State still not responding to scale of sexual abuse
Opinion: One in five women has reported contact abuse in childhood
Louise O’Keeffe: apology to her was a meaningless contrivance. Photograph: Garrett White / Collins Court
The responses of Enda Kenny and Eamon Gilmore to the European Court of Human Rights judgment in the Louise O’Keeffe case may have been a contrivance, simply to avoid further embarrassment for their own conduct in the case. But it seems also to betray a profound misunderstanding of what is involved here. Both Kenny and Gilmore apologised to Louise O’Keeffe for what she suffered when, aged eight, she was abused by the principal of her national school, Leo Hickey. Neither Kenny nor Gilmore had any responsibility for that abuse. The apology was meaningless.

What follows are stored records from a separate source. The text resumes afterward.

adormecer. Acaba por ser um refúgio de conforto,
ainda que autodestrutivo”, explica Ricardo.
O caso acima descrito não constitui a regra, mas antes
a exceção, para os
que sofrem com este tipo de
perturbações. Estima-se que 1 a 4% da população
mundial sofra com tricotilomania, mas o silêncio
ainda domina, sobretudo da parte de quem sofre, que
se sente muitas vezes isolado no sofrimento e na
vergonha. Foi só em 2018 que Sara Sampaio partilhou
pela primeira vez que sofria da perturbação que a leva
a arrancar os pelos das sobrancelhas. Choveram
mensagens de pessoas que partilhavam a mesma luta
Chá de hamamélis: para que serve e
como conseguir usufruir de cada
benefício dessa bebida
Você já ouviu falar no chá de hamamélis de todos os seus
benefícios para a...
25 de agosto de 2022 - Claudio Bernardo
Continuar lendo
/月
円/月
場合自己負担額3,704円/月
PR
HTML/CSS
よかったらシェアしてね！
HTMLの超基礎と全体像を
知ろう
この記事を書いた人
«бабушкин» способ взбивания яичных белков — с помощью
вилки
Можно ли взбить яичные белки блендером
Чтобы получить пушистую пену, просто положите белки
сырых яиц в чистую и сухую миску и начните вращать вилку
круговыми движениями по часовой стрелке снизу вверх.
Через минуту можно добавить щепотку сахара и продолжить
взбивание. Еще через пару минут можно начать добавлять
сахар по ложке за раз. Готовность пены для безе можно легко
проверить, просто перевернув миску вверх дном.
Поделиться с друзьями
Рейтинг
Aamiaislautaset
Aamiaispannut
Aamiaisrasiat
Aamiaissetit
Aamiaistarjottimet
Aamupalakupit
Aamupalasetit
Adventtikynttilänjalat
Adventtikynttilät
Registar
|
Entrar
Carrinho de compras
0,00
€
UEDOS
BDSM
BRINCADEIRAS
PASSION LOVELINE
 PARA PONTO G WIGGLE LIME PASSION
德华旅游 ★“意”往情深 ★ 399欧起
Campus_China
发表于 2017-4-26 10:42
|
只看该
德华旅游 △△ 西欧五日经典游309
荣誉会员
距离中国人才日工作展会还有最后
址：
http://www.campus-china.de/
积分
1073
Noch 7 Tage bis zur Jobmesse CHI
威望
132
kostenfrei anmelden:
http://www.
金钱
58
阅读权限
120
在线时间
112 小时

What they did have responsibility for and what they should have apologised for was their part in permitting the State’s lawyers to persist in claiming the State had no responsibility for protecting O’Keeffe when she was a child at a primary school funded and supervised by the State; for attempting to obstruct her access to the European Court of Human Rights; for seeking to evade the State’s responsibility, suggesting that somehow it was the fault of O’Keeffe’s parents in sending her to the school where she was abused; and for threatening penury on other abuse victims at primary schools, should they pursue claims against the State.
The contention that they were merely acting in accordance with the judgment of the Supreme Court in the same case is no excuse, for that court decided against O’Keeffe on grounds that would seem questionable even to a lay person.
Four of the five Supreme Court judges held that the State did not have liability for the wrong perpetrated by the teacher who abused O’Keeffe, because the State did not directly employ the teacher; the manager of the school, the local bishop, did, even though the State funded the school, paid the teachers and had a strong supervisory role via the inspectorate.
But the primary point was also evaded by the Supreme Court: that the State had direct knowledge of widespread sexual abuse of children from at least the 1930s and had failed to provide the appropriate protections for children.
But even if Kenny and Gilmore were satisfied with the Supreme Court judgment from a legal standpoint, there was the moral point: the State had failed to protect O’Keeffe by providing even elementary precautions against an abuse the State knew was widespread. And for that basic injustice, neither Kenny nor Gilmore can utter a word of apology or even regret.
But there is more.
The State now has knowledge of widespread sexual abuse of children and is failing to respond in anything like a proportionate manner to the scale of the abuse that has become known.